**Trecho do documento**

▬▬▬

Na semana passada, os líderes militares do Mali, Burkina Faso e Níger abandonaram a Economic Community of West African States — ECOWAS (Comunidade Econômica dos Estados da África Ocidental — CEDEAO). Isso representou um golpe significativo para o projeto de integração regional e refletiu uma recusa às investidas de Emmanuel Macron em interferir nas ex-colônias francesas.

UMA ENTREVISTA DE

David Broder

Por quase meio século, a Comunidade Econômica dos Estados da África Ocidental (CEDEAO) prometeu unir quinze países na região. Oito eram antigas colônias francesas, mas os membros também incluíam importantes países de língua inglesa, como Nigéria e Gana, além dos lusófonos Cabo Verde e Guiné-Bissau. A CEDEAO chegou até a prometer uma união monetária, mas o projeto tem sido continuamente adiado. E no último domingo, três estados anunciaram que estavam deixando a CEDEAO de vez.

Os países em questão – Mali, Burkina Faso e Níger – tiveram cada um golpes militares desde 2020, com novas autoridades afirmando a libertação do “neocolonialismo” e das estruturas econômicas impostas pela antiga potência imperial, a França. Em agosto passado, outros estados da CEDEAO ameaçaram invadir o Níger e derrubar o governo pós-golpe. No entanto, no mês seguinte, os três estados formaram um pacto de segurança chamado Alliance of Sahel States (AES em francês / Aliança dos Estados do Sahel) – um acordo que o economista de desenvolvimento senegalês Ndongo Samba Sylla chamou de “um pacto de defesa mútua, mas também um quadro para integração econômica e monetária”.

▬▬▬

**Problema**
Cite sem alterações a parte do trecho sobre a saída de Mali, Burkina Faso e Níger da CEDEAO que vai de "Por quase meio" até "CEDEAO de vez.", inclusive. As linhas são um material independente do trecho.

▬▬▬

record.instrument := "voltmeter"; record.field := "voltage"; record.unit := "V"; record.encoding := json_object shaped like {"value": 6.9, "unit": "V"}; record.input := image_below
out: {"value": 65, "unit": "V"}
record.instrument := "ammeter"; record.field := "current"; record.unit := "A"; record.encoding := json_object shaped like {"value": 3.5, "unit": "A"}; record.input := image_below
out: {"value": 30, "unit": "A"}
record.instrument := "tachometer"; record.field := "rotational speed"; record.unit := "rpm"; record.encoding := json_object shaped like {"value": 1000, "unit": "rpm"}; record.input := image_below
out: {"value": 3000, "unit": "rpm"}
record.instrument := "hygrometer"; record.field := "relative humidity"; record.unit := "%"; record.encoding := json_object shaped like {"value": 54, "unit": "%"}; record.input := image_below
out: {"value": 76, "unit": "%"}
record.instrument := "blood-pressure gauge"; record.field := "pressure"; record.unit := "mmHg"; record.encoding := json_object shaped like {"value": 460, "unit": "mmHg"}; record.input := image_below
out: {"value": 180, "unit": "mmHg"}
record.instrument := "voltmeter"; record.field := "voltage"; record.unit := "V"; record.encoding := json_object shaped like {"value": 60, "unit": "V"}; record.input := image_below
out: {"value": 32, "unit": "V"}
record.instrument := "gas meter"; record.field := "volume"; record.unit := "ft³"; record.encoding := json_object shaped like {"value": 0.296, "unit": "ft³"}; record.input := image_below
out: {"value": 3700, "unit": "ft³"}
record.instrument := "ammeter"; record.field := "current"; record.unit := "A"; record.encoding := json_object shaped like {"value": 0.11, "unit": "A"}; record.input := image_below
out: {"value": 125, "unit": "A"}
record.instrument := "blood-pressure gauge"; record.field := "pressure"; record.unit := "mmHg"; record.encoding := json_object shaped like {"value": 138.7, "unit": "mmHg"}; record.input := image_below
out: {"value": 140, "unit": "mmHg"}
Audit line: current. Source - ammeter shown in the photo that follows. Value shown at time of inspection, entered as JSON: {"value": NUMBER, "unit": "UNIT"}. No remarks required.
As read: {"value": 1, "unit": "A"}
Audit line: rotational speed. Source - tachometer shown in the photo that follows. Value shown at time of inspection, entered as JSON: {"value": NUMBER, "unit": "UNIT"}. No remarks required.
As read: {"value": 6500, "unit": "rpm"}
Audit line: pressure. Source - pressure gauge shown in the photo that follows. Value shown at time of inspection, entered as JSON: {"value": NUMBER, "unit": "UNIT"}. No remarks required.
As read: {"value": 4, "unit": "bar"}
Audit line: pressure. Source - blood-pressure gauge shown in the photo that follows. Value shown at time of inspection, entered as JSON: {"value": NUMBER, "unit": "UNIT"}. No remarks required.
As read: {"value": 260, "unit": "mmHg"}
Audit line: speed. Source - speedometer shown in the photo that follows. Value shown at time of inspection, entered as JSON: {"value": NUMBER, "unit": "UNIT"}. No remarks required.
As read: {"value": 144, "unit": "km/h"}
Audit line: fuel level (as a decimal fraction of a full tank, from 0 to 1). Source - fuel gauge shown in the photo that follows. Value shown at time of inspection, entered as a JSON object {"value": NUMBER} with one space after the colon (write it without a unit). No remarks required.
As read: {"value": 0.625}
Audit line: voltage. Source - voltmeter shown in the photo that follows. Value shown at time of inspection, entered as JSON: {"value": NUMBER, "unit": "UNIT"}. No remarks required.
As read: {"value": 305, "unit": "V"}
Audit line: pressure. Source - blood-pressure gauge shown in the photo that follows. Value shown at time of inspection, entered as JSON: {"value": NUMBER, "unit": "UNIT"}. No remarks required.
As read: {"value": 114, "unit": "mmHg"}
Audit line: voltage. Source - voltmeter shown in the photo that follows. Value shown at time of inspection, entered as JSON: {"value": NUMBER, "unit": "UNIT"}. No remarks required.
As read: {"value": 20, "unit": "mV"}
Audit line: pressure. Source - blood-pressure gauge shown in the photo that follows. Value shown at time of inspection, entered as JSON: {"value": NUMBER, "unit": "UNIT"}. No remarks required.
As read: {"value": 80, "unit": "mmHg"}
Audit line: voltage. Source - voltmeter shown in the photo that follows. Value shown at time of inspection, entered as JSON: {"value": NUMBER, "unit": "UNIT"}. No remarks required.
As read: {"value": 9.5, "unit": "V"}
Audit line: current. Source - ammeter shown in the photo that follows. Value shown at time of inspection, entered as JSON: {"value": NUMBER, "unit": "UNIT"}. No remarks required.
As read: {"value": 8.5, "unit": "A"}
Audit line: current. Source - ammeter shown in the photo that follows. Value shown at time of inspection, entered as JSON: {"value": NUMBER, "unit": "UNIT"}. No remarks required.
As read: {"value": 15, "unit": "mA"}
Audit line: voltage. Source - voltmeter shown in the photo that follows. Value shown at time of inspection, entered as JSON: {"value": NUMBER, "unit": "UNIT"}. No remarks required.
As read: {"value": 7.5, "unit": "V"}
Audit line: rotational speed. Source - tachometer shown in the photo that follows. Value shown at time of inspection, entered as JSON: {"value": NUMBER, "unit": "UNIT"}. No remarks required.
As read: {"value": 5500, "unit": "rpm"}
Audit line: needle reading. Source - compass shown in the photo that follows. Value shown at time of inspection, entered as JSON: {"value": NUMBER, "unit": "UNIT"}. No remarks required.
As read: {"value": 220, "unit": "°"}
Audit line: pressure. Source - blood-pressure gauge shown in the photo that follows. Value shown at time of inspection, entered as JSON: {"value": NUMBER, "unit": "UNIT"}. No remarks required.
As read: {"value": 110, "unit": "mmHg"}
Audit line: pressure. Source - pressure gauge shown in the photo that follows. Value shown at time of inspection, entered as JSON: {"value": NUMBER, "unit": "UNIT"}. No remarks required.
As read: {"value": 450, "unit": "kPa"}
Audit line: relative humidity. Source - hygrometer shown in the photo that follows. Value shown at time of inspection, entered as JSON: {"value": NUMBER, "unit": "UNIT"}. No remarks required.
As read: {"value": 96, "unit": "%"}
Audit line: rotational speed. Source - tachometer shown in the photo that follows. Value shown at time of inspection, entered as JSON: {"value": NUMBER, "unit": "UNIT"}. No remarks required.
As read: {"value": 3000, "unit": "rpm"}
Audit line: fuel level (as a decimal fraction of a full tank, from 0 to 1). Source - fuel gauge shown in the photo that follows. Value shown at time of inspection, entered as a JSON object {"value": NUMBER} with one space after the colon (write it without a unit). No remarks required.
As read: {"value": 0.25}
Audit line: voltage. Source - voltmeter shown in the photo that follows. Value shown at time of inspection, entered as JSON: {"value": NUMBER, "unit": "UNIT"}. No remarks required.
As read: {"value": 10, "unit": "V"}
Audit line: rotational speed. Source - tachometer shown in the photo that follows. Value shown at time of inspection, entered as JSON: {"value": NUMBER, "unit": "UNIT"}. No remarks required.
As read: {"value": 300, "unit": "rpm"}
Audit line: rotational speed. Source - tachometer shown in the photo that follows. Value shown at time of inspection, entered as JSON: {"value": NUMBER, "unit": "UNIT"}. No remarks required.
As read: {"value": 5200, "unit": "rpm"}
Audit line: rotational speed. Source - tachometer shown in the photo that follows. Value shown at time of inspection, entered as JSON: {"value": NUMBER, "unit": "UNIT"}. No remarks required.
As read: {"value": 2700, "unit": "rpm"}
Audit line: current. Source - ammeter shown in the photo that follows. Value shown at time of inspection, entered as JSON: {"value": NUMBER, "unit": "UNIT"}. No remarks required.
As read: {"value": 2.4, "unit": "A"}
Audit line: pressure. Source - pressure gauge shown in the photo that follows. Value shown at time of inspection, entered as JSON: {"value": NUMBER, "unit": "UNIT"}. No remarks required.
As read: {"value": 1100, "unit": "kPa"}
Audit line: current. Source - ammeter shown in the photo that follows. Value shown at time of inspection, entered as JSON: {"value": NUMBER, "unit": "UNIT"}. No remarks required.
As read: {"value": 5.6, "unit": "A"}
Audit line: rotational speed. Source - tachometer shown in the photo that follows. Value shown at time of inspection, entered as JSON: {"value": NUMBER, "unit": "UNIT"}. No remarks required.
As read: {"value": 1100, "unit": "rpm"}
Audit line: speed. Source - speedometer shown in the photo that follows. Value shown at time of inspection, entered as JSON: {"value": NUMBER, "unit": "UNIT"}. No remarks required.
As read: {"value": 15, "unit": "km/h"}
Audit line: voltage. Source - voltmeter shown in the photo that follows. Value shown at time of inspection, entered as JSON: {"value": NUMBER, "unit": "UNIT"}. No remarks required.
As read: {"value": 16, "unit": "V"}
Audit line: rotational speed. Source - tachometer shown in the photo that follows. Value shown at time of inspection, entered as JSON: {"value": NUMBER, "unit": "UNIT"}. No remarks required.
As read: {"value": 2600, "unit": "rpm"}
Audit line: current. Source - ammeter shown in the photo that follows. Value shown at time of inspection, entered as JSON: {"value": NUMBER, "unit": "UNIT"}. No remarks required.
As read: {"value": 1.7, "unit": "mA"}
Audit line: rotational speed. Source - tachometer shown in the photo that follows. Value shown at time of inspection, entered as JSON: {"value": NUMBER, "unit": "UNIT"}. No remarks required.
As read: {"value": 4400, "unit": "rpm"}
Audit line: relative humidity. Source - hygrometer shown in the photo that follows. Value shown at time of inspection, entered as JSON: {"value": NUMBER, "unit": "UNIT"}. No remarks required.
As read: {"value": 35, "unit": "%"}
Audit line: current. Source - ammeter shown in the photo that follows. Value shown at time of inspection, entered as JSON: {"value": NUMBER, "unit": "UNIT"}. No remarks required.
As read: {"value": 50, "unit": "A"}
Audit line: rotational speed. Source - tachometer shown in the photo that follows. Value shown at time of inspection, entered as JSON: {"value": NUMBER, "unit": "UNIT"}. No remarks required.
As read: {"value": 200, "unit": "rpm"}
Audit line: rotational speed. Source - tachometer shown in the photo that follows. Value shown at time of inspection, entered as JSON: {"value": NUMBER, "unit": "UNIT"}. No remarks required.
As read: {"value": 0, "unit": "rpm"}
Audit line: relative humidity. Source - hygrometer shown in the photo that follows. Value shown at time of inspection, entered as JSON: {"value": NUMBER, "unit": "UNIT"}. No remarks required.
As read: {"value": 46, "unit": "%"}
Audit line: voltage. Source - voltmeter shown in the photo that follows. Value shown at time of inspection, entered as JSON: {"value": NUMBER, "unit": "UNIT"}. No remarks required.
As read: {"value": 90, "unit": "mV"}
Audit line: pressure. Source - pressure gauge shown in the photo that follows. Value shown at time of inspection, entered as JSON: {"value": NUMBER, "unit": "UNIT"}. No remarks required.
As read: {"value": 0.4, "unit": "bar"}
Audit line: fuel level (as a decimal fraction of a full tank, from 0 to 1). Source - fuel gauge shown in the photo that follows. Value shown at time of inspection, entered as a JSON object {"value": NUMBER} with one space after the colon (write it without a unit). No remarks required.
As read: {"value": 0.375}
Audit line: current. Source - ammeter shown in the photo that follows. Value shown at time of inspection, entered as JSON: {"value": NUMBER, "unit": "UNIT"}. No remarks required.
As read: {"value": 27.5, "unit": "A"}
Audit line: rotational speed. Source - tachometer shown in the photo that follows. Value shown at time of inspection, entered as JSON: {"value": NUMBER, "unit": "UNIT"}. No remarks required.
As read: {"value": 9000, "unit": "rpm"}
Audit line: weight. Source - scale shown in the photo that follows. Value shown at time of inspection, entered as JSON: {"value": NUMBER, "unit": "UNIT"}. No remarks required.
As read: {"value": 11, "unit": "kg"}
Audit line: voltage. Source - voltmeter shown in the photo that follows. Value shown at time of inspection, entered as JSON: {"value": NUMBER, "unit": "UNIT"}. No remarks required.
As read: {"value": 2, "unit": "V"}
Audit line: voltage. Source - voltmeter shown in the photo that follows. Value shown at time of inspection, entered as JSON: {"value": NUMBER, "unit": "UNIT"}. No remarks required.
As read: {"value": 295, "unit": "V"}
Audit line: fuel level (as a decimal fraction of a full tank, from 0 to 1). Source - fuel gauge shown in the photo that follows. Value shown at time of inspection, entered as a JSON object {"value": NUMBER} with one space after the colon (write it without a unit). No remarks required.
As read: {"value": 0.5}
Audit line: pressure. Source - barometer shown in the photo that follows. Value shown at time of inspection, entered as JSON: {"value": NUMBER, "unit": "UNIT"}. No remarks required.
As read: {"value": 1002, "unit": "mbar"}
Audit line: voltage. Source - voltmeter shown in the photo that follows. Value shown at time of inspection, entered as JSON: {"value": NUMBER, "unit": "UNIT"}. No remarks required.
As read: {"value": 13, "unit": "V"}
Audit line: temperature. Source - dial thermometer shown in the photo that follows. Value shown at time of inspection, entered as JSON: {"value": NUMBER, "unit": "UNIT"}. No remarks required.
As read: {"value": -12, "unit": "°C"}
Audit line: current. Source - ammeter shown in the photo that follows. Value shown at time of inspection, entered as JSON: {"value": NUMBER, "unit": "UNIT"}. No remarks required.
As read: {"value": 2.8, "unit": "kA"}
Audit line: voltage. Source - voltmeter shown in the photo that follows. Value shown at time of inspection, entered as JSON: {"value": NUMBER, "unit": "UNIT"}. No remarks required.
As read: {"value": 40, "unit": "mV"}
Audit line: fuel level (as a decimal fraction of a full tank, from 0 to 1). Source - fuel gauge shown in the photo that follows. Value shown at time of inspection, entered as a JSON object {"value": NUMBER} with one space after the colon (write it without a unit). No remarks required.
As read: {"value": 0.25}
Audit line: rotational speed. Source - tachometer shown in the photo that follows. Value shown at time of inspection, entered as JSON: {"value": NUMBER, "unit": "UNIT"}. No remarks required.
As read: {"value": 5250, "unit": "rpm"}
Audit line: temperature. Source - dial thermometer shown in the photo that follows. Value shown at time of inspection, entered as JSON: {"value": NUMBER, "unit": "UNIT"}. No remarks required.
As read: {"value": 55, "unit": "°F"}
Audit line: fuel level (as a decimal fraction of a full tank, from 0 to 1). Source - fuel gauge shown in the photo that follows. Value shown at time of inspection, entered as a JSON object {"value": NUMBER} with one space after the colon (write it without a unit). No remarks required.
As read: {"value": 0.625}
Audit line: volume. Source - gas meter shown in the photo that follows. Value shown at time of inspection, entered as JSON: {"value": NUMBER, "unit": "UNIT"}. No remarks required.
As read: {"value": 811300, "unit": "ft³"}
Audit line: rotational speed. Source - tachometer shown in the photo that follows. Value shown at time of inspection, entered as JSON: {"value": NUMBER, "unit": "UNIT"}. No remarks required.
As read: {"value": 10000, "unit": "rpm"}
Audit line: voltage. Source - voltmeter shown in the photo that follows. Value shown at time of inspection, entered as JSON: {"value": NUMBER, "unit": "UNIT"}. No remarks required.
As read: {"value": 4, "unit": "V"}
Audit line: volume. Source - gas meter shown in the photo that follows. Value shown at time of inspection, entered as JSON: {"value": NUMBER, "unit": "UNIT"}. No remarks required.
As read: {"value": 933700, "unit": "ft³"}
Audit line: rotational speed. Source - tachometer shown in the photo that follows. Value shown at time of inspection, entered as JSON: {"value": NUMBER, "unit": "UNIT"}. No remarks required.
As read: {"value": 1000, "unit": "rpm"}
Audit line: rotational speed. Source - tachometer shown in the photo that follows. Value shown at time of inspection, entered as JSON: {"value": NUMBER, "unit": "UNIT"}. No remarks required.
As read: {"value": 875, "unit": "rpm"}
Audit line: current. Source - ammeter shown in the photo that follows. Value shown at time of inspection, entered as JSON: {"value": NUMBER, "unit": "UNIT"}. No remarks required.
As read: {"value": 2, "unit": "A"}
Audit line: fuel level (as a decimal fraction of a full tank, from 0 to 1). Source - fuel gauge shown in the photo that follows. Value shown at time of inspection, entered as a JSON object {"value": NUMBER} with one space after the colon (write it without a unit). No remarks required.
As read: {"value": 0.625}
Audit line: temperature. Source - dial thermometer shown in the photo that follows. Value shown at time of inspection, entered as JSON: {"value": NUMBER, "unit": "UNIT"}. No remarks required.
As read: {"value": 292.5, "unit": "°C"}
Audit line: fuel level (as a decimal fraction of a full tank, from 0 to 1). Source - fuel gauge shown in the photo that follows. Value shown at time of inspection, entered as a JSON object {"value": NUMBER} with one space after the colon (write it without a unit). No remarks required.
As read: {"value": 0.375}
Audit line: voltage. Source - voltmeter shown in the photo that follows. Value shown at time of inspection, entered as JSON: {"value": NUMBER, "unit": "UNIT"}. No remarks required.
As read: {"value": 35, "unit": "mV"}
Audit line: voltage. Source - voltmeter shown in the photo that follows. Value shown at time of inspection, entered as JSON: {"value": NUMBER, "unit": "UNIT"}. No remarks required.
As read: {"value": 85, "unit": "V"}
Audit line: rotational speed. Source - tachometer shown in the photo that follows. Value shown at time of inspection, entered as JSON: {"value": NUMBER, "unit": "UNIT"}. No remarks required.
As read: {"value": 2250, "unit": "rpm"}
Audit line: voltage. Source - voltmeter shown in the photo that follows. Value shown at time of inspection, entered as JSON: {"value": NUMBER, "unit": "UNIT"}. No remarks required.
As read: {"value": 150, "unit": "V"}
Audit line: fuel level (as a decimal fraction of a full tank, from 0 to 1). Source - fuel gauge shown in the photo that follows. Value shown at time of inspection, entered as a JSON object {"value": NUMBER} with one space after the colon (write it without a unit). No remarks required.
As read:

▬▬▬

**Problema resolvido**
Por quase meio século, a Comunidade Econômica dos Estados da África Ocidental (CEDEAO) prometeu unir quinze países na região. Oito eram antigas colônias francesas, mas os membros também incluíam importantes países de língua inglesa, como Nigéria e Gana, além dos lusófonos Cabo Verde e Guiné-Bissau. A CEDEAO chegou até a prometer uma união monetária, mas o projeto tem sido continuamente adiado. E no último domingo, três estados anunciaram que estavam deixando a CEDEAO de vez.